5. Apply epoxy to the mat side of the brown paper, use a credit card or something to spread out the epoxy. As in the case of epoxy and balsa sheeting, it is very important to use as little glue as possible, the surface of the paper should only look darker. Use lamination epoxy, West system works fine for me. Lay the epoxied sheet on the core and put the lay-up into the vacuum bag, apply suction and remove any wrinkles as the bag is squeezing the core. Let the wing rest in the core cut outs during the curing. Cover simultaneously as many surfaces you feel comfortable with, for small wings I cover all surfaces at the same time. Let the epoxy cure completely before you do anything serious with the wing, if you test the strength to early you will certainly end up with a ruined wing (been there, done that). I use a refrigerator compressor as vacuum pump and I make the bags from plastic bought in rolls at the general store. Use a low vacuum pressure so that you don't compress the foam. If you don't have or don't want a vacuum system, you can probably cover one side at the time, with good results, by hanging the brown paper over the core and adding weight to the edges. I haven't tried it but I think i should work fine.

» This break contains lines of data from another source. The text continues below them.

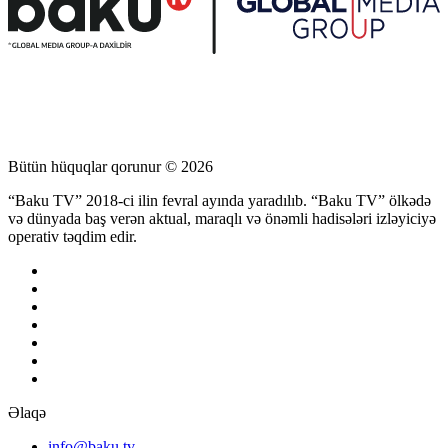
Bütün hüquqlar qorunur © 2026
“Baku TV” 2018-ci ilin fevral ayında yaradılıb. “Baku TV” ölkədə
və dünyada baş verən aktual, maraqlı və önəmli hadisələri izləyiciyə
operativ təqdim edir.
Əlaqə
info@baku.tv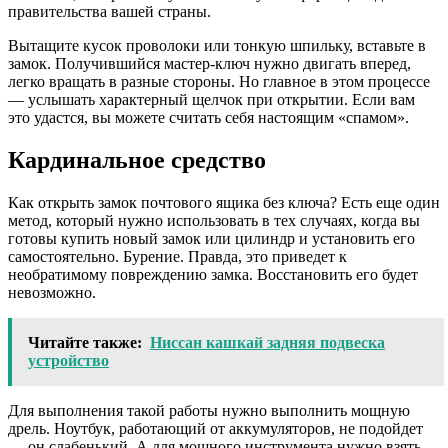
правительства вашей страны.
Вытащите кусок проволоки или тонкую шпильку, вставьте в
замок. Получившийся мастер-ключ нужно двигать вперед,
легко вращать в разные стороны. Но главное в этом процессе
— услышать характерный щелчок при открытии. Если вам
это удастся, вы можете считать себя настоящим «спамом».
Кардинальное средство
Как открыть замок почтового ящика без ключа? Есть еще один
метод, который нужно использовать в тех случаях, когда вы
готовы купить новый замок или цилиндр и установить его
самостоятельно. Бурение. Правда, это приведет к
необратимому повреждению замка. Восстановить его будет
невозможно.
Читайте также:
Ниссан кашкай задняя подвеска
устройство
Для выполнения такой работы нужно выполнить мощную
дрель. Ноутбук, работающий от аккумуляторов, не подойдет
— он слабенький. А для мощного инструмента нужно взять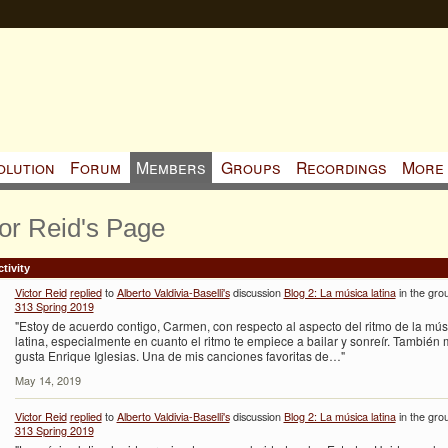
olution
Forum
Members
Groups
Recordings
More
tor Reid's Page
tivity
Victor Reid
replied
to
Alberto Valdivia-Baselli's
discussion
Blog 2: La música latina
in the gro
313 Spring 2019
"Estoy de acuerdo contigo, Carmen, con respecto al aspecto del ritmo de la mús
latina, especialmente en cuanto el ritmo te empiece a bailar y sonreír. También
gusta Enrique Iglesias. Una de mis canciones favoritas de…"
May 14, 2019
Victor Reid
replied
to
Alberto Valdivia-Baselli's
discussion
Blog 2: La música latina
in the gro
313 Spring 2019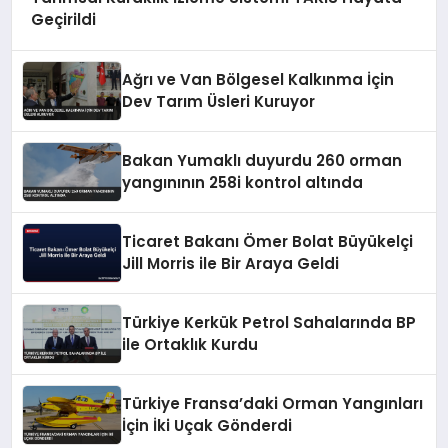
Geçirildi
Ağrı ve Van Bölgesel Kalkınma İçin
Dev Tarım Üsleri Kuruyor
Bakan Yumaklı duyurdu 260 orman
yangınının 258i kontrol altında
Ticaret Bakanı Ömer Bolat Büyükelçi
Jill Morris ile Bir Araya Geldi
Türkiye Kerkük Petrol Sahalarında BP
ile Ortaklık Kurdu
Türkiye Fransa’daki Orman Yangınları
İçin İki Uçak Gönderdi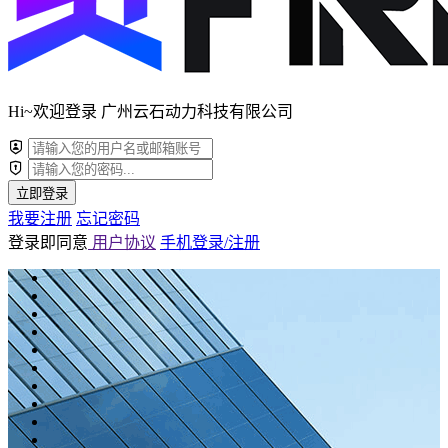
Hi~欢迎登录 广州云石动力科技有限公司
立即登录
我要注册
忘记密码
登录即同意
用户协议
手机登录/注册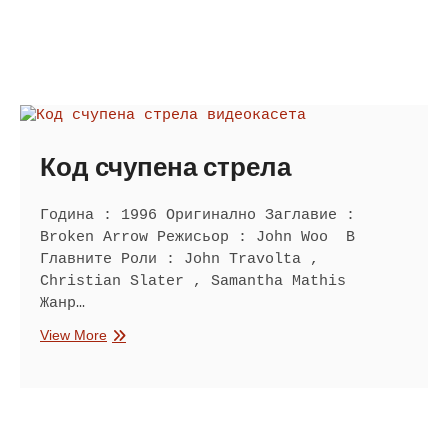
Код счупена стрела
Година : 1996 Оригинално Заглавие :
Broken Arrow Режисьор : John Woo В
Главните Роли : John Travolta ,
Christian Slater , Samantha Mathis
Жанр…
Код
View More
счупена
стрела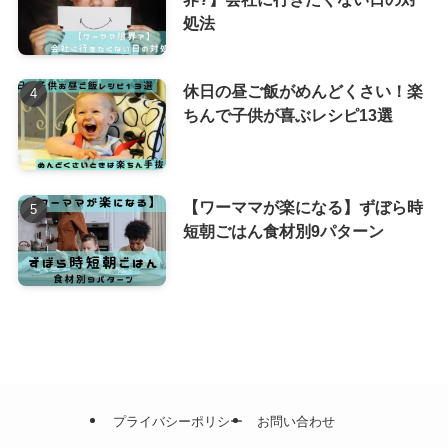
処法
休日の昼ご飯がめんどくさい！楽
ちんで子供が喜ぶレシピ13選
【ワーママが楽になる】ずぼら時
短朝ごはん食材別9パターン
プライバシーポリシー
お問い合わせ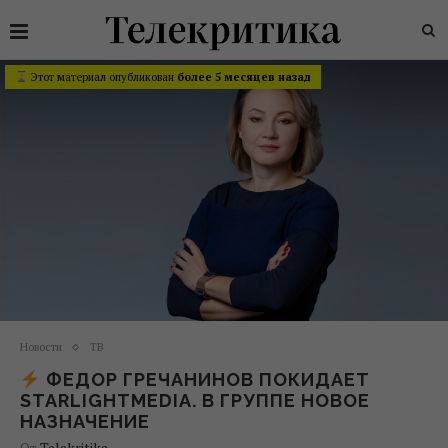
Этот материал опубликован
более 5 месяцев назад
Новости
ТВ
ФЕДОР ГРЕЧАНИНОВ ПОКИДАЕТ
STARLIGHTMEDIA. В ГРУППЕ НОВОЕ
НАЗНАЧЕНИЕ
От
Telekritika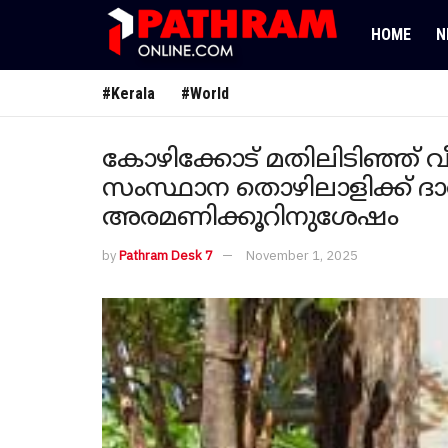
HOME
N
#Kerala
#World
കോഴിക്കോട് മതിലിടിഞ്ഞ
സംസ്ഥാന തൊഴിലാളിക്ക് ദാര
അരമണിക്കൂറിനുശേഷം
by
Pathram Desk 7
November 1, 2025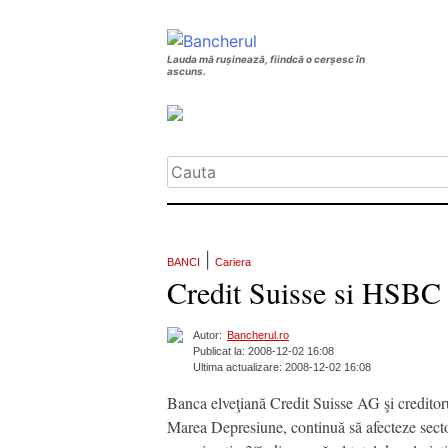
Lauda mă rușinează, fiindcă o cerșesc în
ascuns.
|
BANCI
Cariera
Credit Suisse si HSBC 
Autor:
Bancherul.ro
Publicat la: 2008-12-02 16:08
Ultima actualizare: 2008-12-02 16:08
Banca elveţiană Credit Suisse AG şi creditor
Marea Depresiune, continuă să afecteze secto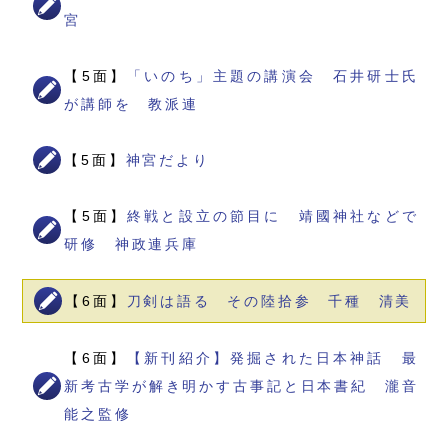
宮
【5面】
「いのち」主題の講演会 石井研士氏
が講師を 教派連
【5面】
神宮だより
【5面】
終戦と設立の節目に 靖國神社などで
研修 神政連兵庫
【6面】
刀剣は語る その陸拾参 千種 清美
【6面】
【新刊紹介】発掘された日本神話 最
新考古学が解き明かす古事記と日本書紀 瀧音
能之監修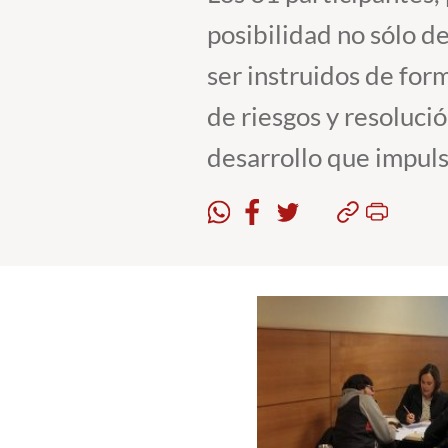
posibilidad no sólo d
ser instruidos de for
de riesgos y resoluci
desarrollo que impulsa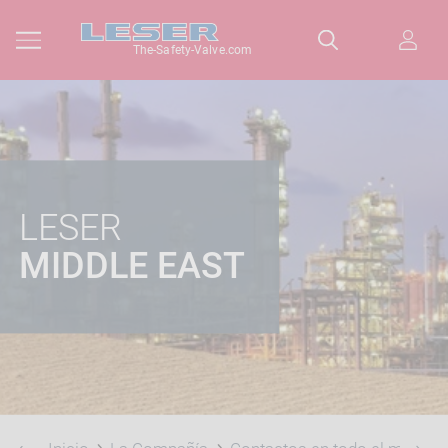
The-Safety-Valve.com
LESER
MIDDLE EAST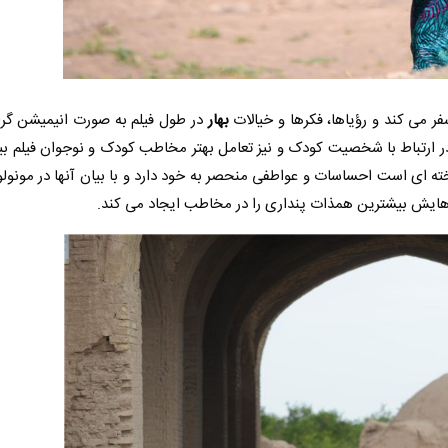
 می کند و رؤیاها، فکرها و خیالات
بهار
در طول فیلم به صورت انیمیشن گرا
در ارتباط با شخصیت کودک و نیز تعامل بهتر مخاطب کودک و نوجوان فیلم بیش
خته ای است احساسات و عواطفی منحصر به خود دارد و با بیان آنها در مون
هایش بیشترین همذات پنداری را در مخاطب ایجاد می کند.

6. Trim of the TE with a knife and a ruler. Cut out for and add rudder surfaces, landing gear blocks and whatever you want.

I you used the lightweight putty and achieved a smooth surface before applying the epoxy and brown paper, there should be very little work left before you can paint the wing Be careful when you choose paint, some agressive paints may search its way through imperfections in the thin epoxy layer and attack the foam.